Abstract

The upper limit of the thyroid-stimulating hormone (TSH) reference range is controversial. Historically, values have been based on 95% confidence intervals of log-transformed concentrations obtained from healthy individuals. A paucity of longitudinal studies examining the association between baseline TSH and development of hypothyroidism exists.
The Busselton Thyroid Study is based on the 1981 and 1994 cross-sectional health surveys of a white, iodine-replete population. Participants completed a health questionnaire, underwent physical examination and provided a fasting venous sample at each time point. Of the original 2108 participants, 1328 attended the 13 y follow-up survey. Archived samples stored securely at −70°C were assayed in 2001 for TSH, free thyroxine (FT4), thyroid peroxidase antibody (TPOAb) and thyroglobulin antibody (TgAb) on an Immulite 2000 chemiluminescent analyser. Hypothyroidism (TSH > 4.0 mU/L) and overt hypothyroidism (TSH > 10.0 mU/L) constituted the primary and secondary outcome measures. Participants with pre-existing thyroid disease, missing results, lithium and amiodarone therapy, pituitary disease and antibody interference were excluded. Predictors of hypothyroidism (age, gender, TSH, parity, body mass index, smoking status, TPOAb and TgAb) were examined.

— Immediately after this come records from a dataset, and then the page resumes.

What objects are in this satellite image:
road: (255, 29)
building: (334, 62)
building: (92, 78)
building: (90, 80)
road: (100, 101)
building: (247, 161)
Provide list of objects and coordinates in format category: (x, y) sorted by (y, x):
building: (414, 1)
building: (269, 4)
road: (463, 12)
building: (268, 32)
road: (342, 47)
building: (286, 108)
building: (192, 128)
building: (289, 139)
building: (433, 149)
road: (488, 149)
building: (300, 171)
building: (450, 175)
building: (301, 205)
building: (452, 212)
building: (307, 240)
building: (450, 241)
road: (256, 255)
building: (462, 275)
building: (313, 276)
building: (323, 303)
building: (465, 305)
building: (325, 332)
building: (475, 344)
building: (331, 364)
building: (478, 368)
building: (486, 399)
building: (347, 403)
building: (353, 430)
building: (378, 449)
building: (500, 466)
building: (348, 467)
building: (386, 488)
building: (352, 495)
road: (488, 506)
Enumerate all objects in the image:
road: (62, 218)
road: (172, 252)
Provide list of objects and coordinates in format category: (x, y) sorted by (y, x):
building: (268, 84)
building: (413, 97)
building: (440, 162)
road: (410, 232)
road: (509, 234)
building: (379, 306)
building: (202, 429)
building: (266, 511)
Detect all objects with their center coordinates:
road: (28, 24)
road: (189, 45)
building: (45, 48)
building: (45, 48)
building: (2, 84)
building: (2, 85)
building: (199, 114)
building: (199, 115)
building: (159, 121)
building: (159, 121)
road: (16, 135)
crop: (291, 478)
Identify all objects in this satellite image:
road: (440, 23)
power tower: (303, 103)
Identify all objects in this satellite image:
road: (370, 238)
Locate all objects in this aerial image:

Female gender and baseline TSH were the strongest predictors of hypothyroidism, while the predictive value of TPOAb and TgAb was attenuated by adjustment for age, gender and TSH. The optimal baseline TSH cut-off for predicting outcomes was 2.4 mU/L (sensitivity 76%, specificity 90%) for hypothyroidism and 2.6 mU/L (sensitivity 79%, specificity 90%) for overt hypothyroidism. A baseline TSH >2.5 mU/L yielded a positive predictive value (PPV) of 47% and negative predictive value (NPV) of 97% for hypothyroidism at follow-up, compared with a TSH >4 mU/L (PPV 84%, NPV 95%).
While the study demonstrated an increased risk at baseline TSH between 2.5 and 4.0 mU/L, most of these subjects did not develop hypothyroidism during the follow-up. The authors therefore do not support lowering the upper TSH limit to 2.5 mU/L, but recommend that women with TSH values between 2.5 and 4.0 mU/L and positive TPOAb should be monitored.